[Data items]
==================================================

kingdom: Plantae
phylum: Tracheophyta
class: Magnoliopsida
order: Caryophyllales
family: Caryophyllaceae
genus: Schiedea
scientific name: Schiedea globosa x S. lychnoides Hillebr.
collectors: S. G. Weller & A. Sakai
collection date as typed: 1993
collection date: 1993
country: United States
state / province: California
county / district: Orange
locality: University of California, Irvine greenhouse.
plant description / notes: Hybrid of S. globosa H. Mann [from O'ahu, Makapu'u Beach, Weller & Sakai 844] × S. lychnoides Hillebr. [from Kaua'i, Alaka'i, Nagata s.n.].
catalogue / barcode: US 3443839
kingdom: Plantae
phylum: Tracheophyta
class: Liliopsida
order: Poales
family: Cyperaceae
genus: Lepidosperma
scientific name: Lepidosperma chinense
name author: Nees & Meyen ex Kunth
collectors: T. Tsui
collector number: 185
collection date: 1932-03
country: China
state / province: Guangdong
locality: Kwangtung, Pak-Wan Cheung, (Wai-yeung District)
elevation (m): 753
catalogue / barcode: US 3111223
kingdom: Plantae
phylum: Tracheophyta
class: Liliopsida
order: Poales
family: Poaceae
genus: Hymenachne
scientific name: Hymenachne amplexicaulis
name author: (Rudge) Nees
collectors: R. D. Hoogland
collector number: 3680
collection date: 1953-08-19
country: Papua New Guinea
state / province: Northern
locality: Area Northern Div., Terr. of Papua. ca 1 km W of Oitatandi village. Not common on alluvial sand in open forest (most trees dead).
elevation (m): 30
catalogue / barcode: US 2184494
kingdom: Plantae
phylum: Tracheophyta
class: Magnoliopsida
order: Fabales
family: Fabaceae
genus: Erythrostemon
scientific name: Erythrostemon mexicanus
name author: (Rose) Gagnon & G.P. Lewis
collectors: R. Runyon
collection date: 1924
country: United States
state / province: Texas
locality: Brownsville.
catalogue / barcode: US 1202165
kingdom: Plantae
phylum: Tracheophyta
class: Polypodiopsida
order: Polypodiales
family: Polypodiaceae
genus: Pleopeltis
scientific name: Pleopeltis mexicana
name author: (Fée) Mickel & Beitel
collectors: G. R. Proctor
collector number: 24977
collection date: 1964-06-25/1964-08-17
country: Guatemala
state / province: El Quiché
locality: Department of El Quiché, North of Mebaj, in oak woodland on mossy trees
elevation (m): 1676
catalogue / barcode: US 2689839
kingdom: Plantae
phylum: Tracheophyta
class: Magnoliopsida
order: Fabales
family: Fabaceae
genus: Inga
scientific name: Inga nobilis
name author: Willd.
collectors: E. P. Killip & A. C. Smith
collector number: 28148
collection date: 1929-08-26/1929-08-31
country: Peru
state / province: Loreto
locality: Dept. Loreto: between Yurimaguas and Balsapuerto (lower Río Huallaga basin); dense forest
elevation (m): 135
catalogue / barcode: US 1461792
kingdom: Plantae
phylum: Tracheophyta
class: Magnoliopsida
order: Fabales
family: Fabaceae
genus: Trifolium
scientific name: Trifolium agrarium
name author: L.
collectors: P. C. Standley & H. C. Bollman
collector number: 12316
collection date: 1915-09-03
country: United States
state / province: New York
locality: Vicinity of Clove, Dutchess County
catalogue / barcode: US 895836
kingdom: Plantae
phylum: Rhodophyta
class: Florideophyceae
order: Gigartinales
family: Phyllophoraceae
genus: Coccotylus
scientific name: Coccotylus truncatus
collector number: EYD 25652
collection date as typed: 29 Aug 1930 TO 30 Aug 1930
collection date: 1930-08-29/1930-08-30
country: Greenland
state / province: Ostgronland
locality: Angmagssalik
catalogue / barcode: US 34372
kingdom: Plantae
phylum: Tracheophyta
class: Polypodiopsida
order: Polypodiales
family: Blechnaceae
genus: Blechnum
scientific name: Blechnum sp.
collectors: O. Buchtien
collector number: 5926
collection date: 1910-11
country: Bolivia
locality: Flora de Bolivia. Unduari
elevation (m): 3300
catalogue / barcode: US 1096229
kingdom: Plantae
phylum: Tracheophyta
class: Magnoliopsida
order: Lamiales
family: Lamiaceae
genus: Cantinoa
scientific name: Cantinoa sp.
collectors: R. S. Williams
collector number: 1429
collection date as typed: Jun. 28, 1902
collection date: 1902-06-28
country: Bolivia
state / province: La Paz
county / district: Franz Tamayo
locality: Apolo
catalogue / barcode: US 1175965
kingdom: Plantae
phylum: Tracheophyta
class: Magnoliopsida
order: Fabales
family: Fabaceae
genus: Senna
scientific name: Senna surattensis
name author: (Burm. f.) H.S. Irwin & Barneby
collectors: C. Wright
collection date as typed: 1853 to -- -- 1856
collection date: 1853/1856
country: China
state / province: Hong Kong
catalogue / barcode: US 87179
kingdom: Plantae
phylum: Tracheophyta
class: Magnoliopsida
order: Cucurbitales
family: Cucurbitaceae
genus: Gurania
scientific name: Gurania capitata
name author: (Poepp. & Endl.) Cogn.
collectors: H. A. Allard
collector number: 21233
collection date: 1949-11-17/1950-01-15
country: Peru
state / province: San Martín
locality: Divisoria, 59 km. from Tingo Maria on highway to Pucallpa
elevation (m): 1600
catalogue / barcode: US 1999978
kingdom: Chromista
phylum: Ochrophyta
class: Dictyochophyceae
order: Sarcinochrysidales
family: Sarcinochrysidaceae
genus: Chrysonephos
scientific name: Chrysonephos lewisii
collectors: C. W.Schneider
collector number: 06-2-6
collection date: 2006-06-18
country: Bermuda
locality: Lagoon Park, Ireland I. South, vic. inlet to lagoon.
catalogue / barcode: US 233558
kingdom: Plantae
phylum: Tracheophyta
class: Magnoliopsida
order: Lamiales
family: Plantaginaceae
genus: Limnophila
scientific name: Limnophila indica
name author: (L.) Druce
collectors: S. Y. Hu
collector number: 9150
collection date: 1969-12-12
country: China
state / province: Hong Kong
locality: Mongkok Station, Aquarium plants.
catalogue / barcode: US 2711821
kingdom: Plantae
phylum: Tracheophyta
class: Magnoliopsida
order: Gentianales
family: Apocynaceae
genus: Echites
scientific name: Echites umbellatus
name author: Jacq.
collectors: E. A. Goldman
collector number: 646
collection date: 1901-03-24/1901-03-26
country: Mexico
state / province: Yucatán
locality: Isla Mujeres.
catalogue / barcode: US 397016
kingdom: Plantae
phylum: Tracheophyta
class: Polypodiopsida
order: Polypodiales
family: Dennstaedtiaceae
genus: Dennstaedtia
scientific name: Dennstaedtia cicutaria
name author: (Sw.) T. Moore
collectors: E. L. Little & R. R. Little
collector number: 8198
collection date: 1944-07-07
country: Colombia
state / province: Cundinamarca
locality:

==================================================

- **Stated goal**
Lay out every line of the material above as a numbered list, omitting any blank lines.

- **Final result**
1. kingdom: Plantae
2. phylum: Tracheophyta
3. class: Magnoliopsida
4. order: Caryophyllales
5. family: Caryophyllaceae
6. genus: Schiedea
7. scientific name: Schiedea globosa x S. lychnoides Hillebr.
8. collectors: S. G. Weller & A. Sakai
9. collection date as typed: 1993
10. collection date: 1993
11. country: United States
12. state / province: California
13. county / district: Orange
14. locality: University of California, Irvine greenhouse.
15. plant description / notes: Hybrid of S. globosa H. Mann [from O'ahu, Makapu'u Beach, Weller & Sakai 844] × S. lychnoides Hillebr. [from Kaua'i, Alaka'i, Nagata s.n.].
16. catalogue / barcode: US 3443839
17. kingdom: Plantae
18. phylum: Tracheophyta
19. class: Liliopsida
20. order: Poales
21. family: Cyperaceae
22. genus: Lepidosperma
23. scientific name: Lepidosperma chinense
24. name author: Nees & Meyen ex Kunth
25. collectors: T. Tsui
26. collector number: 185
27. collection date: 1932-03
28. country: China
29. state / province: Guangdong
30. locality: Kwangtung, Pak-Wan Cheung, (Wai-yeung District)
31. elevation (m): 753
32. catalogue / barcode: US 3111223
33. kingdom: Plantae
34. phylum: Tracheophyta
35. class: Liliopsida
36. order: Poales
37. family: Poaceae
38. genus: Hymenachne
39. scientific name: Hymenachne amplexicaulis
40. name author: (Rudge) Nees
41. collectors: R. D. Hoogland
42. collector number: 3680
43. collection date: 1953-08-19
44. country: Papua New Guinea
45. state / province: Northern
46. locality: Area Northern Div., Terr. of Papua. ca 1 km W of Oitatandi village. Not common on alluvial sand in open forest (most trees dead).
47. elevation (m): 30
48. catalogue / barcode: US 2184494
49. kingdom: Plantae
50. phylum: Tracheophyta
51. class: Magnoliopsida
52. order: Fabales
53. family: Fabaceae
54. genus: Erythrostemon
55. scientific name: Erythrostemon mexicanus
56. name author: (Rose) Gagnon & G.P. Lewis
57. collectors: R. Runyon
58. collection date: 1924
59. country: United States
60. state / province: Texas
61. locality: Brownsville.
62. catalogue / barcode: US 1202165
63. kingdom: Plantae
64. phylum: Tracheophyta
65. class: Polypodiopsida
66. order: Polypodiales
67. family: Polypodiaceae
68. genus: Pleopeltis
69. scientific name: Pleopeltis mexicana
70. name author: (Fée) Mickel & Beitel
71. collectors: G. R. Proctor
72. collector number: 24977
73. collection date: 1964-06-25/1964-08-17
74. country: Guatemala
75. state / province: El Quiché
76. locality: Department of El Quiché, North of Mebaj, in oak woodland on mossy trees
77. elevation (m): 1676
78. catalogue / barcode: US 2689839
79. kingdom: Plantae
80. phylum: Tracheophyta
81. class: Magnoliopsida
82. order: Fabales
83. family: Fabaceae
84. genus: Inga
85. scientific name: Inga nobilis
86. name author: Willd.
87. collectors: E. P. Killip & A. C. Smith
88. collector number: 28148
89. collection date: 1929-08-26/1929-08-31
90. country: Peru
91. state / province: Loreto
92. locality: Dept. Loreto: between Yurimaguas and Balsapuerto (lower Río Huallaga basin); dense forest
93. elevation (m): 135
94. catalogue / barcode: US 1461792
95. kingdom: Plantae
96. phylum: Tracheophyta
97. class: Magnoliopsida
98. order: Fabales
99. family: Fabaceae
100. genus: Trifolium
101. scientific name: Trifolium agrarium
102. name author: L.
103. collectors: P. C. Standley & H. C. Bollman
104. collector number: 12316
105. collection date: 1915-09-03
106. country: United States
107. state / province: New York
108. locality: Vicinity of Clove, Dutchess County
109. catalogue / barcode: US 895836
110. kingdom: Plantae
111. phylum: Rhodophyta
112. class: Florideophyceae
113. order: Gigartinales
114. family: Phyllophoraceae
115. genus: Coccotylus
116. scientific name: Coccotylus truncatus
117. collector number: EYD 25652
118. collection date as typed: 29 Aug 1930 TO 30 Aug 1930
119. collection date: 1930-08-29/1930-08-30
120. country: Greenland
121. state / province: Ostgronland
122. locality: Angmagssalik
123. catalogue / barcode: US 34372
124. kingdom: Plantae
125. phylum: Tracheophyta
126. class: Polypodiopsida
127. order: Polypodiales
128. family: Blechnaceae
129. genus: Blechnum
130. scientific name: Blechnum sp.
131. collectors: O. Buchtien
132. collector number: 5926
133. collection date: 1910-11
134. country: Bolivia
135. locality: Flora de Bolivia. Unduari
136. elevation (m): 3300
137. catalogue / barcode: US 1096229
138. kingdom: Plantae
139. phylum: Tracheophyta
140. class: Magnoliopsida
141. order: Lamiales
142. family: Lamiaceae
143. genus: Cantinoa
144. scientific name: Cantinoa sp.
145. collectors: R. S. Williams
146. collector number: 1429
147. collection date as typed: Jun. 28, 1902
148. collection date: 1902-06-28
149. country: Bolivia
150. state / province: La Paz
151. county / district: Franz Tamayo
152. locality: Apolo
153. catalogue / barcode: US 1175965
154. kingdom: Plantae
155. phylum: Tracheophyta
156. class: Magnoliopsida
157. order: Fabales
158. family: Fabaceae
159. genus: Senna
160. scientific name: Senna surattensis
161. name author: (Burm. f.) H.S. Irwin & Barneby
162. collectors: C. Wright
163. collection date as typed: 1853 to -- -- 1856
164. collection date: 1853/1856
165. country: China
166. state / province: Hong Kong
167. catalogue / barcode: US 87179
168. kingdom: Plantae
169. phylum: Tracheophyta
170. class: Magnoliopsida
171. order: Cucurbitales
172. family: Cucurbitaceae
173. genus: Gurania
174. scientific name: Gurania capitata
175. name author: (Poepp. & Endl.) Cogn.
176. collectors: H. A. Allard
177. collector number: 21233
178. collection date: 1949-11-17/1950-01-15
179. country: Peru
180. state / province: San Martín
181. locality: Divisoria, 59 km. from Tingo Maria on highway to Pucallpa
182. elevation (m): 1600
183. catalogue / barcode: US 1999978
184. kingdom: Chromista
185. phylum: Ochrophyta
186. class: Dictyochophyceae
187. order: Sarcinochrysidales
188. family: Sarcinochrysidaceae
189. genus: Chrysonephos
190. scientific name: Chrysonephos lewisii
191. collectors: C. W.Schneider
192. collector number: 06-2-6
193. collection date: 2006-06-18
194. country: Bermuda
195. locality: Lagoon Park, Ireland I. South, vic. inlet to lagoon.
196. catalogue / barcode: US 233558
197. kingdom: Plantae
198. phylum: Tracheophyta
199. class: Magnoliopsida
200. order: Lamiales
201. family: Plantaginaceae
202. genus: Limnophila
203. scientific name: Limnophila indica
204. name author: (L.) Druce
205. collectors: S. Y. Hu
206. collector number: 9150
207. collection date: 1969-12-12
208. country: China
209. state / province: Hong Kong
210. locality: Mongkok Station, Aquarium plants.
211. catalogue / barcode: US 2711821
212. kingdom: Plantae
213. phylum: Tracheophyta
214. class: Magnoliopsida
215. order: Gentianales
216. family: Apocynaceae
217. genus: Echites
218. scientific name: Echites umbellatus
219. name author: Jacq.
220. collectors: E. A. Goldman
221. collector number: 646
222. collection date: 1901-03-24/1901-03-26
223. country: Mexico
224. state / province: Yucatán
225. locality: Isla Mujeres.
226. catalogue / barcode: US 397016
227. kingdom: Plantae
228. phylum: Tracheophyta
229. class: Polypodiopsida
230. order: Polypodiales
231. family: Dennstaedtiaceae
232. genus: Dennstaedtia
233. scientific name: Dennstaedtia cicutaria
234. name author: (Sw.) T. Moore
235. collectors: E. L. Little & R. R. Little
236. collector number: 8198
237. collection date: 1944-07-07
238. country: Colombia
239. state / province: Cundinamarca
240. locality:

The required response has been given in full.